FIG. 6 is a diagram illustrating an input electrical stimulation signal estimated according to an embodiment of the present invention. In particular, a indicates an electrical stimulation signal for a muscle acting in the direction of extension, and b
Shows the electrical stimulation signal for the muscle acting in the direction of bending.

[0034]

As described above, according to the present invention, a body model of a disabled person is prepared, and a trajectory and an electrical stimulation signal are estimated based on the evaluation criterion of the minimum change based on the model. Thus, by giving this signal to the disabled person as electrical stimulation, it becomes possible to reconstruct the motor function of the body.

[Brief description of the drawings]

FIG. 1 is a diagram showing a flow of a process of generating an electrical stimulus signal according to an embodiment of the present invention.

FIG. 2 is a diagram showing a calculation model of a trajectory.

FIG. 3 is a diagram showing a process from application of electrical stimulation to calculation of a trajectory.

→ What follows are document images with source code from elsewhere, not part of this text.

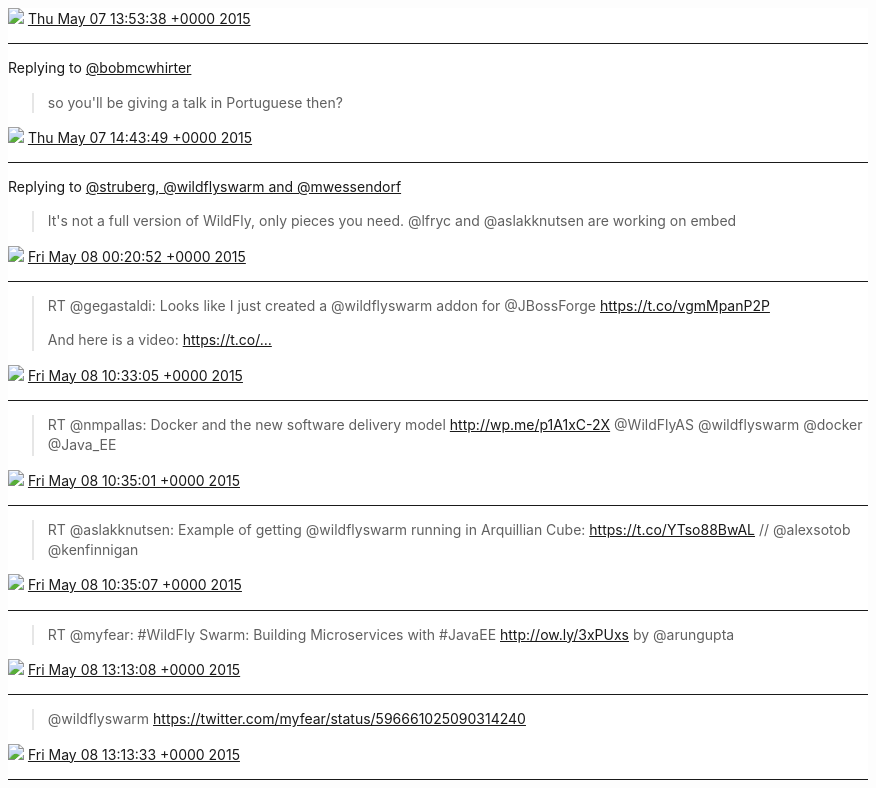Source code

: <img src="/images/twitter/media/tweet.ico" width="12" /> [Thu May 07 13:53:38 +0000 2015](https://twitter.com/kenfinnigan/status/596311933990625280)

----

Replying to [@bobmcwhirter](https://twitter.com/bobmcwhirter/status/596323984314097664)

> so you'll be giving a talk in Portuguese then?

<img src="/images/twitter/media/tweet.ico" width="12" /> [Thu May 07 14:43:49 +0000 2015](https://twitter.com/kenfinnigan/status/596324562754740224)

----

Replying to [@struberg, @wildflyswarm and @mwessendorf](https://twitter.com/struberg/status/596424441422282752)

> It's not a full version of WildFly, only pieces you need. @lfryc and @aslakknutsen are working on embed

<img src="/images/twitter/media/tweet.ico" width="12" /> [Fri May 08 00:20:52 +0000 2015](https://twitter.com/kenfinnigan/status/596469783547129856)

----

> RT @gegastaldi: Looks like I just created a @wildflyswarm addon for @JBossForge https://t.co/vgmMpanP2P
> 
> And here is a video: https://t.co/…

<img src="/images/twitter/media/tweet.ico" width="12" /> [Fri May 08 10:33:05 +0000 2015](https://twitter.com/kenfinnigan/status/596623850940563456)

----

> RT @nmpallas: Docker and the new software delivery model http://wp.me/p1A1xC-2X  @WildFlyAS @wildflyswarm @docker @Java_EE

<img src="/images/twitter/media/tweet.ico" width="12" /> [Fri May 08 10:35:01 +0000 2015](https://twitter.com/kenfinnigan/status/596624335835639808)

----

> RT @aslakknutsen: Example of getting @wildflyswarm running in Arquillian Cube: https://t.co/YTso88BwAL // @alexsotob @kenfinnigan

<img src="/images/twitter/media/tweet.ico" width="12" /> [Fri May 08 10:35:07 +0000 2015](https://twitter.com/kenfinnigan/status/596624361051787265)

----

> RT @myfear: #WildFly Swarm: Building Microservices with #JavaEE http://ow.ly/3xPUxs by @arungupta

<img src="/images/twitter/media/tweet.ico" width="12" /> [Fri May 08 13:13:08 +0000 2015](https://twitter.com/kenfinnigan/status/596664127919136768)

----

> @wildflyswarm  https://twitter.com/myfear/status/596661025090314240

<img src="/images/twitter/media/tweet.ico" width="12" /> [Fri May 08 13:13:33 +0000 2015](https://twitter.com/kenfinnigan/status/596664234316029952)

----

FIG. 4 is a diagram showing a two-link manipulator that models a human forearm and upper arm.

FIG. 5 is a diagram showing a result of generating a trajectory from myoelectric signals at an initial state and at all times according to an embodiment of the present invention.

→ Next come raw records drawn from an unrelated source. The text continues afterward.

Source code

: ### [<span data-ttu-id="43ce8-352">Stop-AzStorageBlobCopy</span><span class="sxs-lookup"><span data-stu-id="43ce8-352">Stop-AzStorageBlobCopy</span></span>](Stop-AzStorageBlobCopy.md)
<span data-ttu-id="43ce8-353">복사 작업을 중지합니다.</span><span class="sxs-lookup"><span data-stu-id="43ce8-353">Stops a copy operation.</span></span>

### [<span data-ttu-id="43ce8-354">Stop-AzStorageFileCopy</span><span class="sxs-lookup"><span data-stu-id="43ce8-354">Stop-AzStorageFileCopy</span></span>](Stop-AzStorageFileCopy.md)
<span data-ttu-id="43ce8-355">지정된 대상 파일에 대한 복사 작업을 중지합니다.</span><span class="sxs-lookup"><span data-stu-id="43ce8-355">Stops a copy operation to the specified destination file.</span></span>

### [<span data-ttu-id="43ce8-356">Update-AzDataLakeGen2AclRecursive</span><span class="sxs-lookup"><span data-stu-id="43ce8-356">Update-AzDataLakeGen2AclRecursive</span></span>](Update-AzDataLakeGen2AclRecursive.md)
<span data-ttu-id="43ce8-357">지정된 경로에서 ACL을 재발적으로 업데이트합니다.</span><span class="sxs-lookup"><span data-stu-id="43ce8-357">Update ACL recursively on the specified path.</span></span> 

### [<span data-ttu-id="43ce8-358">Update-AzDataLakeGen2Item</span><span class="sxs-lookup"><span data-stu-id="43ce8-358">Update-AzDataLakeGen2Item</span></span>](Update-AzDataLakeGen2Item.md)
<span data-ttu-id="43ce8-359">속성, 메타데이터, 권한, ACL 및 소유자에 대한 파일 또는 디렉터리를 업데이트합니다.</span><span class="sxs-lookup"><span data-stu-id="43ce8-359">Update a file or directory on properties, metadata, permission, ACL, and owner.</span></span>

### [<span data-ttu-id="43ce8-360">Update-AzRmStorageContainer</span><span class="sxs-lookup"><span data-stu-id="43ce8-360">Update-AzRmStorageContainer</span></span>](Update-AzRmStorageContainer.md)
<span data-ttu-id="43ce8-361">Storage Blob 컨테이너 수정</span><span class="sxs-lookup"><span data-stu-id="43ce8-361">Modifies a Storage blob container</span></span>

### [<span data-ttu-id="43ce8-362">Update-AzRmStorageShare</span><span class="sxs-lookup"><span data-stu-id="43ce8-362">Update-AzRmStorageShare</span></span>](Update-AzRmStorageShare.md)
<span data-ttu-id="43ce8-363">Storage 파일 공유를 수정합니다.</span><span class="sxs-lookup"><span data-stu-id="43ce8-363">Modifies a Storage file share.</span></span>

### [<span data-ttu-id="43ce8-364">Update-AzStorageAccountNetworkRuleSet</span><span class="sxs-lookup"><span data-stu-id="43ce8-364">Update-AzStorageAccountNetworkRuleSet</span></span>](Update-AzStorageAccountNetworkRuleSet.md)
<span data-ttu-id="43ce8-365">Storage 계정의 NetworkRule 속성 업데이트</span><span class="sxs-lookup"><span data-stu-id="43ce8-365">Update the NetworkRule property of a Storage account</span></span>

FIG. 6 is a diagram illustrating an input electrical stimulation signal estimated according to an embodiment of the present invention.

[Explanation of symbols]

 1 human arm 2 electric signal converter 3 low-pass filter 4 joint torque estimation circuit 5 equation of motion 6 integration circuit 11, 12, 1n acceleration estimation model 21, 22, 2n, 31, 32, 3n adder

Continued on the front page. (72) Inventor Kazuhisa Domen 5 Sanraya, Seiya-cho, Seika-cho, Kyoto Prefecture, Japan AIT, Inc. Human Information and Communication Research Laboratories, Inc. Seikacho, Inaya, 5 Sanhiradani, ATR Human Information and Communication Laboratories

Claims (5)

[Claims] 1. An electrical stimulation signal generation device for generating an electrical stimulation signal, comprising: using a body model realized by a mathematical model or a neural circuit, the trajectory of a body part and the An electrical stimulus signal generating device for estimating an electrical stimulus signal. The model of the body part measures the movement of the arm of the subject and the electrical stimulation signal simultaneously, and uses a predetermined algorithm to map a mapping from the measured electrical stimulation signal to the movement. The electrical stimulation signal generation device according to claim 1, wherein the relationship is reproduced. 3. The electrical stimulus signal generation device according to claim 1, wherein the body part model gives a movement as teacher data and determines its parameters using an arbitrary algorithm. 4. The electrical stimulation signal generation device according to claim 2, wherein the movement is determined from trajectory measurement data. 5. The method according to claim 1, wherein the electrical stimulus signal satisfying the evaluation criterion is simultaneously calculated together with the optimal trajectory based on the evaluation criterion of the minimum electrical stimulus signal change using the mapping relation of the body model. Electrical stimulation signal generator.